**WORK ORDER**
Down to the last line, repeat the records exactly.
DATA LISTING section start
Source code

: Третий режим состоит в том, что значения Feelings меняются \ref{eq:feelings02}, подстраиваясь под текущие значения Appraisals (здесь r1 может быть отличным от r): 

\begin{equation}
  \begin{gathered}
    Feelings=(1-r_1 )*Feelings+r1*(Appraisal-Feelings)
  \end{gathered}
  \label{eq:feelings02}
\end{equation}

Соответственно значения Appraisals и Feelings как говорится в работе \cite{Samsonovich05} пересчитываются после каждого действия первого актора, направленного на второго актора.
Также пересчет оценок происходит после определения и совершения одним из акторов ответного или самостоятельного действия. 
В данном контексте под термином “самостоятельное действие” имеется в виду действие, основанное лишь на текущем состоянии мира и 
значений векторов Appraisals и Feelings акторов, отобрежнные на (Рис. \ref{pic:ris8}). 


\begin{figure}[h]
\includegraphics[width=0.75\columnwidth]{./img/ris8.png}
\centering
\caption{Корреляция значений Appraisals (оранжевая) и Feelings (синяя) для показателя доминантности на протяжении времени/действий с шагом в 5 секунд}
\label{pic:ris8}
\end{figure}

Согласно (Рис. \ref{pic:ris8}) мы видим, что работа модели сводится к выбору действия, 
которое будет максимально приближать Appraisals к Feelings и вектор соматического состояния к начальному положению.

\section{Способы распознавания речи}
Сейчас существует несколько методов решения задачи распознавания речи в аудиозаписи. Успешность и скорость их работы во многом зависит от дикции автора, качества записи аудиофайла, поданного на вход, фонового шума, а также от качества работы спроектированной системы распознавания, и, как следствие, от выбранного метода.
DATA LISTING section end
**EXERCISE OUTPUT**
Source code

: Третий режим состоит в том, что значения Feelings меняются \ref{eq:feelings02}, подстраиваясь под текущие значения Appraisals (здесь r1 может быть отличным от r): 

\begin{equation}
  \begin{gathered}
    Feelings=(1-r_1 )*Feelings+r1*(Appraisal-Feelings)
  \end{gathered}
  \label{eq:feelings02}
\end{equation}

Соответственно значения Appraisals и Feelings как говорится в работе \cite{Samsonovich05} пересчитываются после каждого действия первого актора, направленного на второго актора.
Также пересчет оценок происходит после определения и совершения одним из акторов ответного или самостоятельного действия. 
В данном контексте под термином “самостоятельное действие” имеется в виду действие, основанное лишь на текущем состоянии мира и 
значений векторов Appraisals и Feelings акторов, отобрежнные на (Рис. \ref{pic:ris8}). 


\begin{figure}[h]
\includegraphics[width=0.75\columnwidth]{./img/ris8.png}
\centering
\caption{Корреляция значений Appraisals (оранжевая) и Feelings (синяя) для показателя доминантности на протяжении времени/действий с шагом в 5 секунд}
\label{pic:ris8}
\end{figure}

Согласно (Рис. \ref{pic:ris8}) мы видим, что работа модели сводится к выбору действия, 
которое будет максимально приближать Appraisals к Feelings и вектор соматического состояния к начальному положению.

\section{Способы распознавания речи}
Сейчас существует несколько методов решения задачи распознавания речи в аудиозаписи. Успешность и скорость их работы во многом зависит от дикции автора, качества записи аудиофайла, поданного на вход, фонового шума, а также от качества работы спроектированной системы распознавания, и, как следствие, от выбранного метода.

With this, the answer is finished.